> [Stated exercise]
Show each line below that contains the string "radius".

[Extracted data entries]
[BEGIN]

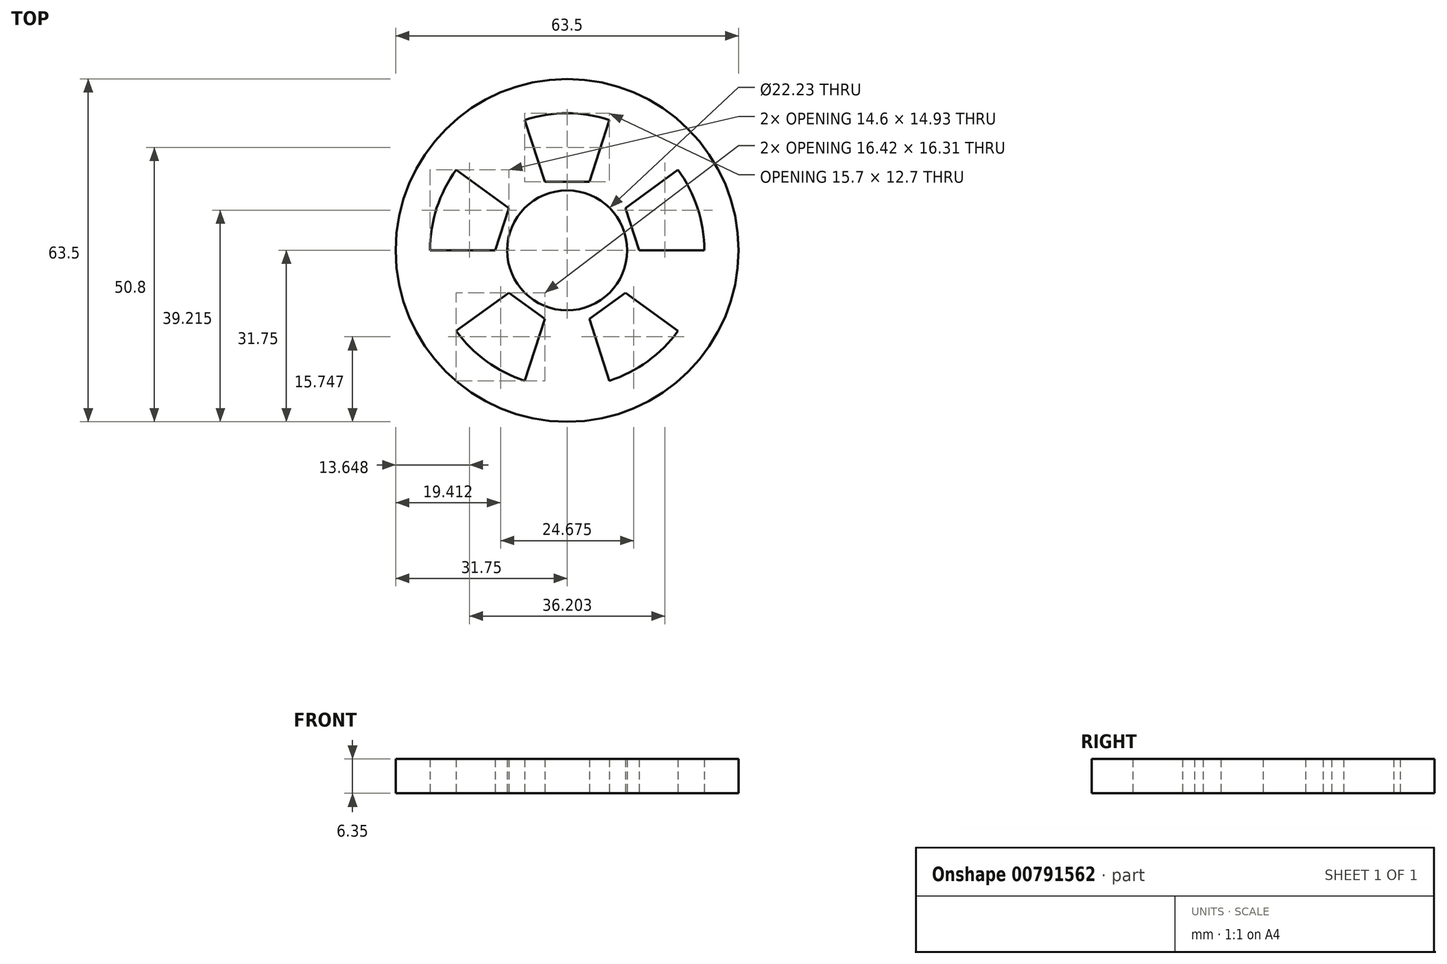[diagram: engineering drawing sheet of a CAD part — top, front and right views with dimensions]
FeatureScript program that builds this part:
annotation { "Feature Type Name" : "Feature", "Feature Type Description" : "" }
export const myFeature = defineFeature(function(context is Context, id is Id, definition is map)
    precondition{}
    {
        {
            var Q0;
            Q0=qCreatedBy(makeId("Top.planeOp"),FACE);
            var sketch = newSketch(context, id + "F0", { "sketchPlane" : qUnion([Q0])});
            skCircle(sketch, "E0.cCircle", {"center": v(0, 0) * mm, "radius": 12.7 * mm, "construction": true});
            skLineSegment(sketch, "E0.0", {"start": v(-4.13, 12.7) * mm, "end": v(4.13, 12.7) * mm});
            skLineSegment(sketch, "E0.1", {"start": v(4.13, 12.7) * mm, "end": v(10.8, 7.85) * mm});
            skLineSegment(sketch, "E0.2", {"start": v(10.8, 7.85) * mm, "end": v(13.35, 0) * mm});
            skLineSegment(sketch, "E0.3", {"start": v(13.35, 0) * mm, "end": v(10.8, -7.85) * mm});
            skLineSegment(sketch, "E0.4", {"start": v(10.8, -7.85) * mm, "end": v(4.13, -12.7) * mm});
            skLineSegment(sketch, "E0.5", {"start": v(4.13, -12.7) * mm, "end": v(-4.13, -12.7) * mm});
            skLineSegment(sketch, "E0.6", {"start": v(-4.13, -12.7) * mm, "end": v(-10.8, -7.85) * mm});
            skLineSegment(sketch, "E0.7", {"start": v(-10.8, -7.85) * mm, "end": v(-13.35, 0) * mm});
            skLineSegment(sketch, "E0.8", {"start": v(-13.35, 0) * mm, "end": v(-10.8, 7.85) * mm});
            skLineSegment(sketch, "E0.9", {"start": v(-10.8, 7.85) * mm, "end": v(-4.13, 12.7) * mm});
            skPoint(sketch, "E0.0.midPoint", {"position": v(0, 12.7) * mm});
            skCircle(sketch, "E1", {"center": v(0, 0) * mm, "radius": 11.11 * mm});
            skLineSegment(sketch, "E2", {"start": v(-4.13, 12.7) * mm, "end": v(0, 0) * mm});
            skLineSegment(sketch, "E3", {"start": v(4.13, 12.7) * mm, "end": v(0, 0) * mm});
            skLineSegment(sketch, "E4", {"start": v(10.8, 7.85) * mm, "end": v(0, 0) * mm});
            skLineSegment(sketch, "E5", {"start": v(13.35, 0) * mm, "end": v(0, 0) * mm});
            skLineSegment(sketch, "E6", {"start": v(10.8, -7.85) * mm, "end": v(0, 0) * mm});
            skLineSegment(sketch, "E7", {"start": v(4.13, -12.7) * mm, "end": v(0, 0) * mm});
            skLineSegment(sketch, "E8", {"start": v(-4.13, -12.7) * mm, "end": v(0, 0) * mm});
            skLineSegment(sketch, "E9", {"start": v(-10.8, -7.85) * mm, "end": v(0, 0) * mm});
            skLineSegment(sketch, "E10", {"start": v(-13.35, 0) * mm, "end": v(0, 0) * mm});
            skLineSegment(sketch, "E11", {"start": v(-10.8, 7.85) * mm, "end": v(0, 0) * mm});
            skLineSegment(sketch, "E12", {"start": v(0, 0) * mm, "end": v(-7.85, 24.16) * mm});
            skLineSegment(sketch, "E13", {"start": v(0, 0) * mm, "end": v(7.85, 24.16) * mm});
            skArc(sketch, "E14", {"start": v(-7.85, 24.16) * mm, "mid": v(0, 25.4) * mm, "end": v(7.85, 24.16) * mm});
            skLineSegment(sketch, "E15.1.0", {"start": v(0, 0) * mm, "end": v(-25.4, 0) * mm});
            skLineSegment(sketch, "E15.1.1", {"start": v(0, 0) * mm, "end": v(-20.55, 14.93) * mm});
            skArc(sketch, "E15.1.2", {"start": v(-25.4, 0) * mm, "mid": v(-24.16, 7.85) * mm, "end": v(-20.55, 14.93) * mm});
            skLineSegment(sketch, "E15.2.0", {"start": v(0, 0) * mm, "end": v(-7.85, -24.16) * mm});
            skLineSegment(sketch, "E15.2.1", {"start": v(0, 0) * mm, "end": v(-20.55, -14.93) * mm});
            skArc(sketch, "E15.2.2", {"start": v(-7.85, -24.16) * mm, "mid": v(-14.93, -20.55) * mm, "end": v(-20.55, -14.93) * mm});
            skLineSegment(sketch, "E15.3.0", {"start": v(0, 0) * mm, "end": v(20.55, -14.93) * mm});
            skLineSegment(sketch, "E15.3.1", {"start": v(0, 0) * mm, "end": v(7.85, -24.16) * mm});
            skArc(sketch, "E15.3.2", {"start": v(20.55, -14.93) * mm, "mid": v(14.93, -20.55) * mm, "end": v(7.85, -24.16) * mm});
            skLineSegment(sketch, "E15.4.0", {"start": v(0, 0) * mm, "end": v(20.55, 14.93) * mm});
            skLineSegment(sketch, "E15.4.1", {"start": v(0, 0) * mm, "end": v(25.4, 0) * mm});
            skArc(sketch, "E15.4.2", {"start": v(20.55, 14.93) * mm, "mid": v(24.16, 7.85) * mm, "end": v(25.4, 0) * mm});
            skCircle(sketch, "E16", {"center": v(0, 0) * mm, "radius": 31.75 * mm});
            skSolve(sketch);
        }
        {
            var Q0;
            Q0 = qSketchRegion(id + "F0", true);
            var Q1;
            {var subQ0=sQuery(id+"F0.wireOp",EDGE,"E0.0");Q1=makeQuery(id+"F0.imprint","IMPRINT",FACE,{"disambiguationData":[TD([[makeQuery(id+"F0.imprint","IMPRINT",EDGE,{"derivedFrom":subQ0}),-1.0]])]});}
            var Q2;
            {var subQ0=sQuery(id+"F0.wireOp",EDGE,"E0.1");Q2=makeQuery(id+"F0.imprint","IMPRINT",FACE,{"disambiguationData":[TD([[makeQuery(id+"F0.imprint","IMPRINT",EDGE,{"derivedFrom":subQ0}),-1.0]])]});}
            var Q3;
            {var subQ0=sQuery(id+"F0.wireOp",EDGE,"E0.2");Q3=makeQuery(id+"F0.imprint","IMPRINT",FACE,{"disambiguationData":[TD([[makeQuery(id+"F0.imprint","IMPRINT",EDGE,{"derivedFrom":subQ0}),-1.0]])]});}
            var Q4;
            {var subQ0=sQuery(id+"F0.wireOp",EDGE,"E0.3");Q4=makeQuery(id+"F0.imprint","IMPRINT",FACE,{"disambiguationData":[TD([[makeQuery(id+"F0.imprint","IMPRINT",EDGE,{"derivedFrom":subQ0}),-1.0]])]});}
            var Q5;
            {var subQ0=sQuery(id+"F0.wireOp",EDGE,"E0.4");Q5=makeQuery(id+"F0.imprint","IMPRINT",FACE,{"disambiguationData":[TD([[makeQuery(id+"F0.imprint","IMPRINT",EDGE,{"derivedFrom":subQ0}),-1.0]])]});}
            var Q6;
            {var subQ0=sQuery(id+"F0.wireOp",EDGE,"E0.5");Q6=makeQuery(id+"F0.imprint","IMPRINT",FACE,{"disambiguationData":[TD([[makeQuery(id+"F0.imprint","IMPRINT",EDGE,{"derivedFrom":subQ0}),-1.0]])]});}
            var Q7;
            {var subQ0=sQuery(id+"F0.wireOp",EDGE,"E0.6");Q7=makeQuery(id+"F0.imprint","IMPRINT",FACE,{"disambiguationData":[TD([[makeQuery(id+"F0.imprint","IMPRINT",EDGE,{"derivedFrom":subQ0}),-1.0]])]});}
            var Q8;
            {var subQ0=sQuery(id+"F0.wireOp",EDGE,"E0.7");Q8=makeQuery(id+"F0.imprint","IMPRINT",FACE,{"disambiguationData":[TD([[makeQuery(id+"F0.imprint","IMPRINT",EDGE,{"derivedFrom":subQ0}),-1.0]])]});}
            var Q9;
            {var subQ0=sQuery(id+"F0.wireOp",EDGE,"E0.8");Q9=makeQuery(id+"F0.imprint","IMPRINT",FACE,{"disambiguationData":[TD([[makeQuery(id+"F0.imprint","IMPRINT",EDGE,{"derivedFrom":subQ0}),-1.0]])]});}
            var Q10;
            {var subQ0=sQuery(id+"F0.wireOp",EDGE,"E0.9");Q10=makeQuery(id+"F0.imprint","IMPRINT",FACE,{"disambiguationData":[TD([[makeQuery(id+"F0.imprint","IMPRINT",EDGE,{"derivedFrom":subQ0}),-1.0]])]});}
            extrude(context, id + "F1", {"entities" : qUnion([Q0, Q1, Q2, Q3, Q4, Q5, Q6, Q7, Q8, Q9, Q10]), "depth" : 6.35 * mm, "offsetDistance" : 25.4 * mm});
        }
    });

[END]
[BEGIN]

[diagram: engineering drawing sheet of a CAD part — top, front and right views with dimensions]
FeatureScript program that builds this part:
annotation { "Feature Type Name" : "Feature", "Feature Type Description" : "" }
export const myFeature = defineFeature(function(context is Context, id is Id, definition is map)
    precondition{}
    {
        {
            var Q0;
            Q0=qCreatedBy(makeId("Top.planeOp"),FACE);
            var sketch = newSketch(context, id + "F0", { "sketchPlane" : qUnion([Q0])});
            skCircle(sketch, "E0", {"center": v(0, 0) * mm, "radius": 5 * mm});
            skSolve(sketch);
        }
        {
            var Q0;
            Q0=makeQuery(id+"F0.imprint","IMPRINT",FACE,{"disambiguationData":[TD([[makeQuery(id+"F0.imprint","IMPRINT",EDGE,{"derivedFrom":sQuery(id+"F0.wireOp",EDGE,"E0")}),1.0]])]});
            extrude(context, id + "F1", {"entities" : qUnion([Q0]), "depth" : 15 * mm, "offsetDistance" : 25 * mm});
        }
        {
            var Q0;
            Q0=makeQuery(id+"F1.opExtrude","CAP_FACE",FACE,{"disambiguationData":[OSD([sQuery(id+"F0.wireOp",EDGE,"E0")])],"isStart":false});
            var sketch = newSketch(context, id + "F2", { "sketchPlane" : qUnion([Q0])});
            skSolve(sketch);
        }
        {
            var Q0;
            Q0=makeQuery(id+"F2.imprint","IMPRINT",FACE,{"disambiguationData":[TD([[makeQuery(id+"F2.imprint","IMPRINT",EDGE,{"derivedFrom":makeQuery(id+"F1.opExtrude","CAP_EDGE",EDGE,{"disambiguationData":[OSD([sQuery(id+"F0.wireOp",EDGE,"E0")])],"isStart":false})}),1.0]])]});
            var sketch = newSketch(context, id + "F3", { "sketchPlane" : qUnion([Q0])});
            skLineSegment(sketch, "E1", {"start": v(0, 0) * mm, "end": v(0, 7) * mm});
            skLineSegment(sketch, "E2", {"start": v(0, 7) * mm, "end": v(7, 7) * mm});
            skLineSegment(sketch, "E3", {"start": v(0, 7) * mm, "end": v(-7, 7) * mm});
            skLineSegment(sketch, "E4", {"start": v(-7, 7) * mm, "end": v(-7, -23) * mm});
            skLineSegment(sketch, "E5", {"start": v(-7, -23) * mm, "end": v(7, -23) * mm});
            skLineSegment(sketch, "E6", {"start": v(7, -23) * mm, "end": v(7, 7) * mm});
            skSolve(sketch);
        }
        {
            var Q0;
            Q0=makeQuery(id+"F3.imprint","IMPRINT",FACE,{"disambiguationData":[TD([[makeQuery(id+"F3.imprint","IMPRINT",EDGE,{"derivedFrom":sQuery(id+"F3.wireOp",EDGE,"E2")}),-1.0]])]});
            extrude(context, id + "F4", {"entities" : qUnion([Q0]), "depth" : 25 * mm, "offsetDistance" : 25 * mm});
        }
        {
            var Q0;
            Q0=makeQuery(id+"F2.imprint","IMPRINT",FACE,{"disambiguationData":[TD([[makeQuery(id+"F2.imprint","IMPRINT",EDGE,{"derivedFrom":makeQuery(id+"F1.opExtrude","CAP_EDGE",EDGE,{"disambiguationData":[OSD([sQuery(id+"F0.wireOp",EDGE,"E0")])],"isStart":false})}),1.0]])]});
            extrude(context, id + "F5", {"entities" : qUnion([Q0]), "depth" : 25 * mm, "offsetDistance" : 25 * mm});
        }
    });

[END]

> [Solution to this exercise]
            skCircle(sketch, "E0.cCircle", {"center": v(0, 0) * mm, "radius": 12.7 * mm, "construction": true});
            skCircle(sketch, "E1", {"center": v(0, 0) * mm, "radius": 11.11 * mm});
            skCircle(sketch, "E16", {"center": v(0, 0) * mm, "radius": 31.75 * mm});
            skCircle(sketch, "E0", {"center": v(0, 0) * mm, "radius": 5 * mm});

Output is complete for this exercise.